The rate constant k can be calculated from a plot of −ln (1 − X) versus W/F.

Figure 2 described the effect of reaction temperature on the rate of reaction. The rate of reaction was observed to be increased with increase in the reaction temperature and W/F. As seen in Fig. 2, the slope and the intercept of the trend lines give the reaction constant and the model integration constant, respectively. Furthermore, it is important to note that the values of R² of the trend lines presented in Table 4 give the confidence levels of the reaction with the first-order kinetic model.

Fig. 2

Conversion of EB over HZSM-5TS with air as carrier gas by xylene mixed EB feed at different W/F and temperatures achieved from first-order kinetic model

Table 4 R² value and rate constants for disproportionation of EB at different compositional feed over HZSM-5TS with air as carrier gas

Table 4 represents the rate constants of first-order model, which was calculated from slope of the trend lines in Fig. 2. The rate constant at 583 K was found to be 0.0668 dm³ g⁻¹ h⁻¹ and it increased to 0.0969 dm³ g⁻¹ h⁻¹ at 623 K which clearly indicates that elevated temperatures accelerate disproportionation and reduce reaction duration to achieve maximum product. The rate constants obtained in this work were obviously within the range reported by other researchers [26–28]. The first-order rate constant obtained does not take into consideration the deactivation of modified HZSM-5 due to coke formation. This is justified, because catalyst stability runs showed a steady activity without any sign of decrease in conversion with a time on-stream period of 100 h. If the temperature dependence of the rate constant is expressed in Arrhenius form,

$$k=k_{\text{o}}exp\left(-E/RT\right)$$

(5)

where, k_o is the frequency factor, E the activation energy, R the gas constant, and T the temperature, by plotting ln k versus 1/T, the activation energy E can be obtained from the slope. Similar types of Arrhenius plots are reported by Shahla et al. [29].

Based on Eqs. (4), (5) and Fig. 3, the calculated activation energy of the disproportionation of ethylbenzene is 30.16 kJ mol⁻¹ which also agreed well with reported value (Table 5).

Fig. 3

Arrhenius plot for first-order kinetic model for disproportionation of EB over HZSM-TS with air as carrier gas by xylene mixed EB feed

Table 5 Kinetic studies on ethylbenzene disproportionation reaction

The increase in rate of reaction is observed with xylene mixed EB feed as compared to pure EB feed with increase in W/F as represented by Fig. 4. The rate constant for pure EB feed was found to be 0.0629 dm³ g⁻¹ h⁻¹ and that of xylene mixed EB feed was 0.0849 dm³ g⁻¹ h⁻¹ at 603 K which clearly indicates that xylene mixed EB feed accelerates disproportionation reaction.

Fig. 4

First-order kinetics of EB disproportionation with different compositional feed over HZSM-5TS with air as carrier gas at different W/F

Conclusions

The effect of carrier gases such as air (78 % N₂ and 21 % O₂) and nitrogen on the selective formation of p-DEB by EB disproportionation reaction was studied in detail.
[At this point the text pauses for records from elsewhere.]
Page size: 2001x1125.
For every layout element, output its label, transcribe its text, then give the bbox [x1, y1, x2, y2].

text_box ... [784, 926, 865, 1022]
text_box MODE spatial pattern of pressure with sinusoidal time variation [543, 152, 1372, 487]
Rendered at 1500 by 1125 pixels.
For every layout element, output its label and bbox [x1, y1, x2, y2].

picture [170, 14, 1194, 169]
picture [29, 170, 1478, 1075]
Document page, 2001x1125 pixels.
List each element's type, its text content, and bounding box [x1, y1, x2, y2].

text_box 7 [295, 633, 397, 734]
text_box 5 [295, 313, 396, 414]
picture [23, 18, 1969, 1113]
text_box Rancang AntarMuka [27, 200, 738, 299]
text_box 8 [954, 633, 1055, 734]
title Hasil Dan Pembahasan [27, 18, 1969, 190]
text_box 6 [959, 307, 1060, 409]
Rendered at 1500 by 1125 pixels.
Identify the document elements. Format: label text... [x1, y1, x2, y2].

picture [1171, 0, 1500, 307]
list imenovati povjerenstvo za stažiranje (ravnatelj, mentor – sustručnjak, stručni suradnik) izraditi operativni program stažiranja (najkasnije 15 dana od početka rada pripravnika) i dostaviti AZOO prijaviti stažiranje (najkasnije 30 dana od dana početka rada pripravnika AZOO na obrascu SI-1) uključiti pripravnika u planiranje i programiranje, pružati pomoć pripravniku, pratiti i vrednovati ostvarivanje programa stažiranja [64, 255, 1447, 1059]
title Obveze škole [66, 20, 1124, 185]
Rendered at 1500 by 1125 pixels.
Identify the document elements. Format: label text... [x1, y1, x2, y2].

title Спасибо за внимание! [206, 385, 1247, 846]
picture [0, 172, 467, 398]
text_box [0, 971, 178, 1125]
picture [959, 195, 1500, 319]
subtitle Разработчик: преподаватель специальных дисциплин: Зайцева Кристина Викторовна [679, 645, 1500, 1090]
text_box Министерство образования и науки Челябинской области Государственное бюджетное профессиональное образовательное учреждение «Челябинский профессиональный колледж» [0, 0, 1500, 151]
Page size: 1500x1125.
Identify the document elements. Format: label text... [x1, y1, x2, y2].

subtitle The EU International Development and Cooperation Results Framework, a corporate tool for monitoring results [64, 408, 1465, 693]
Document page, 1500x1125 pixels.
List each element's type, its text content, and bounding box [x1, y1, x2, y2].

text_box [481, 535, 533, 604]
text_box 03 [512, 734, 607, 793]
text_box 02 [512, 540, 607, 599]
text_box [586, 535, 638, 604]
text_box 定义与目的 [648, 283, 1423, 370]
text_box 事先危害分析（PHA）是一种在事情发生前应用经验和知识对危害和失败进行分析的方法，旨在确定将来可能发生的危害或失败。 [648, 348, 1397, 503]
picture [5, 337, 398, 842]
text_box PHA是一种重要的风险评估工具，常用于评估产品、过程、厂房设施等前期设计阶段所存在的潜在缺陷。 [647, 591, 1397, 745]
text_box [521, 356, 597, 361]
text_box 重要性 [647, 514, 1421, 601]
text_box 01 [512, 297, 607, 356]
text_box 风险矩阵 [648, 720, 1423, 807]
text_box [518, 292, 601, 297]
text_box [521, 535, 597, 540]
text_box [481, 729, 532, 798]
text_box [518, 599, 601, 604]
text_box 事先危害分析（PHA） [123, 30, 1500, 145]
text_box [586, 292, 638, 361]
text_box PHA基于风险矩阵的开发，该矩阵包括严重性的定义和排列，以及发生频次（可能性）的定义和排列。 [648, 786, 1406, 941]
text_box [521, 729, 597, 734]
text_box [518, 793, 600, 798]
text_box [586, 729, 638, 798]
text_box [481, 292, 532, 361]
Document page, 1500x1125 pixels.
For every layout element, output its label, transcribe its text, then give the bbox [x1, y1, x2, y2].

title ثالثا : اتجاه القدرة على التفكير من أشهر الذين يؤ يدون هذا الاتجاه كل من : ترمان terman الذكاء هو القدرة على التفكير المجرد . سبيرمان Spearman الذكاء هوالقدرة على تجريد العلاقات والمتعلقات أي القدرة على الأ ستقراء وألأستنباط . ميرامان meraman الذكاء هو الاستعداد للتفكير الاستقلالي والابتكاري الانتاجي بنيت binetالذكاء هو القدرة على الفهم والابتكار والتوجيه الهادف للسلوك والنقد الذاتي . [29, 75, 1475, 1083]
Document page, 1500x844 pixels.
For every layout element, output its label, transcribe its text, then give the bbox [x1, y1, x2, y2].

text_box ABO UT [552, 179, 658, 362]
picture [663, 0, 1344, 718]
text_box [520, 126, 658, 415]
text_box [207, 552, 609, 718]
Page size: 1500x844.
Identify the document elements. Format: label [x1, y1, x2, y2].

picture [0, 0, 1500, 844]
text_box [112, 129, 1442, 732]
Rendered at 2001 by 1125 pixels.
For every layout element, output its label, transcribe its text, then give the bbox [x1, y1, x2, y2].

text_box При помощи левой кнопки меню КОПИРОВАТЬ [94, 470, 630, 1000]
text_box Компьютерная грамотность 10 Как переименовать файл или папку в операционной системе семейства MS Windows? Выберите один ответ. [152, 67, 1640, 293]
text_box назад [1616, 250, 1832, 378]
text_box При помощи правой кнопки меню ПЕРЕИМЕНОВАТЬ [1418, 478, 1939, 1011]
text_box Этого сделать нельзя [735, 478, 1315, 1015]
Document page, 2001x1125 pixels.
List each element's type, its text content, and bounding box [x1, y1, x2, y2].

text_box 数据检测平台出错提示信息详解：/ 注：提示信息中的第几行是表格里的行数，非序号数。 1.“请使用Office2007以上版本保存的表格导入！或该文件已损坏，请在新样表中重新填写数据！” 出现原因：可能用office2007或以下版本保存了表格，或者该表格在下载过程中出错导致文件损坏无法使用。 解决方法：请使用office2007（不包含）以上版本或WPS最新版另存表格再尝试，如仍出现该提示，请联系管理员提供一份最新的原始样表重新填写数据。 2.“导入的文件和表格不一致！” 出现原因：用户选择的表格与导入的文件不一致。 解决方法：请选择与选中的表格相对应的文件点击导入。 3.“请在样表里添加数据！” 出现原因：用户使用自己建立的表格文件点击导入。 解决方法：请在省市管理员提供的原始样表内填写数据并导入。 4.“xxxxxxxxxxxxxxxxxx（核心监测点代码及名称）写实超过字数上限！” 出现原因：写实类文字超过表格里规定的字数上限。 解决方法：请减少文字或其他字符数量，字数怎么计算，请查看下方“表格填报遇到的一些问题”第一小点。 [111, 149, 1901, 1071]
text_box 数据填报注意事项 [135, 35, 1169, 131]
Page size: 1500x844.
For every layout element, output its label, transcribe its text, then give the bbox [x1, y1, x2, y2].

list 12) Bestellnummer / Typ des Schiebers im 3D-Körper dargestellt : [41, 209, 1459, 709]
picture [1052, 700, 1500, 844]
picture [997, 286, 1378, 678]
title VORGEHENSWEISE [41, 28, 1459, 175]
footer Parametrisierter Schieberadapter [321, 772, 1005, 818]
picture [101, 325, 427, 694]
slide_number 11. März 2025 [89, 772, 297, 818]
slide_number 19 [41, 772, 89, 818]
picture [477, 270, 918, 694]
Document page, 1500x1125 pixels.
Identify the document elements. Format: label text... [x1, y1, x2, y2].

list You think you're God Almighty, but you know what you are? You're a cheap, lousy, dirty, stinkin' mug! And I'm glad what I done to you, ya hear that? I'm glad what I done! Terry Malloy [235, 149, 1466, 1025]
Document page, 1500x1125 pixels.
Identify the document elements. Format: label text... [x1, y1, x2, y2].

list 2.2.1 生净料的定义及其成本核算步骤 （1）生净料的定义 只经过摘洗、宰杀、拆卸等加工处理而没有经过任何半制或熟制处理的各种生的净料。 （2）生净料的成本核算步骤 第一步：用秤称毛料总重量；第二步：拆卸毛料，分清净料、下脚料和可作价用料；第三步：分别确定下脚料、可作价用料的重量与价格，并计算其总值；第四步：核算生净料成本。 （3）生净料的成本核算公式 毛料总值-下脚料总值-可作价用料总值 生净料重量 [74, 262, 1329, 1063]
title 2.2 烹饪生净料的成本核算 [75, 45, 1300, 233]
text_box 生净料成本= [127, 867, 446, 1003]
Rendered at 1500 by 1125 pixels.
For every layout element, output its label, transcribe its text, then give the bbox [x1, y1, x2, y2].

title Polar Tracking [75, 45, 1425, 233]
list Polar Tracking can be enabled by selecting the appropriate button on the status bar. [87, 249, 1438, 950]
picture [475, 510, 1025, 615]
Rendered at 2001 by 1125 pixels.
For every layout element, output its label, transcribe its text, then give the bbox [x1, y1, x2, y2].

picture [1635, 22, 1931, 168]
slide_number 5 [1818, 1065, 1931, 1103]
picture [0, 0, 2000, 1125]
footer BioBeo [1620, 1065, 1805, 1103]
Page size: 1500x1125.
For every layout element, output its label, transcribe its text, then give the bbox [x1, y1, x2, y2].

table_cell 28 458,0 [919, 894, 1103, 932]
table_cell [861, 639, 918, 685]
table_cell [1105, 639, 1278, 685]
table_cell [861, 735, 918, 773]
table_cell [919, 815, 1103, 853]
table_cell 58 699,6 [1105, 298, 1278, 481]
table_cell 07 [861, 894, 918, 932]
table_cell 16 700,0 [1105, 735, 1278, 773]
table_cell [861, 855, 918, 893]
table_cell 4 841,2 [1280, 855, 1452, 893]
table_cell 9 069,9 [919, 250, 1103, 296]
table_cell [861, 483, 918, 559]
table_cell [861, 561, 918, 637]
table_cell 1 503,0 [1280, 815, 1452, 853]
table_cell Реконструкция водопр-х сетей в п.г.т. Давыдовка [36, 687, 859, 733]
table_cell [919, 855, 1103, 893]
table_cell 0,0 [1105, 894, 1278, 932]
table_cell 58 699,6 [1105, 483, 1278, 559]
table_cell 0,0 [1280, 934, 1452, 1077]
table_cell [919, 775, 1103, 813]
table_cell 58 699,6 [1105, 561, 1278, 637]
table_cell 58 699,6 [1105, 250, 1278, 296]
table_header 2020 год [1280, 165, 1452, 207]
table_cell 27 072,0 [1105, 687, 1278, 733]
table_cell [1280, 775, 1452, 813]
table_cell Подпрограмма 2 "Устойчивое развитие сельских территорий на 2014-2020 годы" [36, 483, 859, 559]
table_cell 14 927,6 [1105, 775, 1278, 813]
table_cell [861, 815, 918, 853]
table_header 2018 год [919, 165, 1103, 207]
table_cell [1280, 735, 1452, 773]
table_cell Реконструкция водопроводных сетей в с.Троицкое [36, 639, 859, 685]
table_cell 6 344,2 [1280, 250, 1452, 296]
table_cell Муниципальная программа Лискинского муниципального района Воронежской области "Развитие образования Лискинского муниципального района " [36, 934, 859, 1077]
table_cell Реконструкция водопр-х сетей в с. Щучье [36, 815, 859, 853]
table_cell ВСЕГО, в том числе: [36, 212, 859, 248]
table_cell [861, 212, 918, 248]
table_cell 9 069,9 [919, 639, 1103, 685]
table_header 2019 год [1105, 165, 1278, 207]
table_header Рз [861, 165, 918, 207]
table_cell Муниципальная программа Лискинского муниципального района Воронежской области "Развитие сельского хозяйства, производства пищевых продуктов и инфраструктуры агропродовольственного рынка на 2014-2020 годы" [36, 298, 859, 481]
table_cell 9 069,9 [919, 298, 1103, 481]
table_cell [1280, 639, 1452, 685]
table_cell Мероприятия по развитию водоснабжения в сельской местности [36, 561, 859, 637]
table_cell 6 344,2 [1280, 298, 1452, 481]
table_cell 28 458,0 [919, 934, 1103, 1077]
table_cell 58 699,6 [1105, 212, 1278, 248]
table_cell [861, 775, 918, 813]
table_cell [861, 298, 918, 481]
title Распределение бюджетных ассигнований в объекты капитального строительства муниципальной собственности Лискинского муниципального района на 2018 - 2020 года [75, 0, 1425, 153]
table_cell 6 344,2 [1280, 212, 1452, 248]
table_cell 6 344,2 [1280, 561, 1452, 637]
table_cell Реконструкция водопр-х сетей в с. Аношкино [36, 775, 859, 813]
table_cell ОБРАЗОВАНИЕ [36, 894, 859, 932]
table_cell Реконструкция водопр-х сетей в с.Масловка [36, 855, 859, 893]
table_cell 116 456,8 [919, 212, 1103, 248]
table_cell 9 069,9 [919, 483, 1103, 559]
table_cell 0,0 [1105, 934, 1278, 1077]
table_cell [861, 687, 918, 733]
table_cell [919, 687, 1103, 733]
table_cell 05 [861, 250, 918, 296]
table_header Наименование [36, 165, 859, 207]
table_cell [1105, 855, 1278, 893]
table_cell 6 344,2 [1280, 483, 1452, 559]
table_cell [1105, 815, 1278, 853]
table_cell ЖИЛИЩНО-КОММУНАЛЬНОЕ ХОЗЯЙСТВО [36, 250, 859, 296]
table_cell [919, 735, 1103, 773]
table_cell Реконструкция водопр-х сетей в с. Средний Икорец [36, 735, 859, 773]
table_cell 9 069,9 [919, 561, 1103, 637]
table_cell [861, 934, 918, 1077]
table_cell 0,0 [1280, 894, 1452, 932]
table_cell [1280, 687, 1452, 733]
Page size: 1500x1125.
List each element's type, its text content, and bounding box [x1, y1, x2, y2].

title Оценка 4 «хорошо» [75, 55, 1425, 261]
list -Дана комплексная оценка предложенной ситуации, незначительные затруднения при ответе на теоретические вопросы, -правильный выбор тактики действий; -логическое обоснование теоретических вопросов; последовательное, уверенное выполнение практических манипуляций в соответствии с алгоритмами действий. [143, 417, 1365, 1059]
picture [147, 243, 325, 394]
The performance of the air (78 % N₂ and 21 % O₂) and nitrogen on catalyst was compared for the HZSM-5 (plane) and modified HZSM-5 catalyst for the EB disproportionation reaction. The different types of feed viz: pure EB (99 %) and xylene mixed EB (64 % EB and 36 % xylene isomers), were used for the comparative study of carrier gases. The stability study reveals that, the presence of air over HZSM-5TS (8 % silica deposited) was observed to be more active and selective as far as EB conversion (10 %) and p-DEB (96 %) formation is concerned. The presence of O₂ in carrier gas accelerates the auto-thermal reaction which in turn increases EB conversion and delays coke formation.

The disproportionation reaction follows the first-order kinetics with respect to W/F (weight of the catalyst, g/feed rate, g/h). The rate constants and activation energy (30.16 kJ mol⁻¹) obtained are within the range of reported value.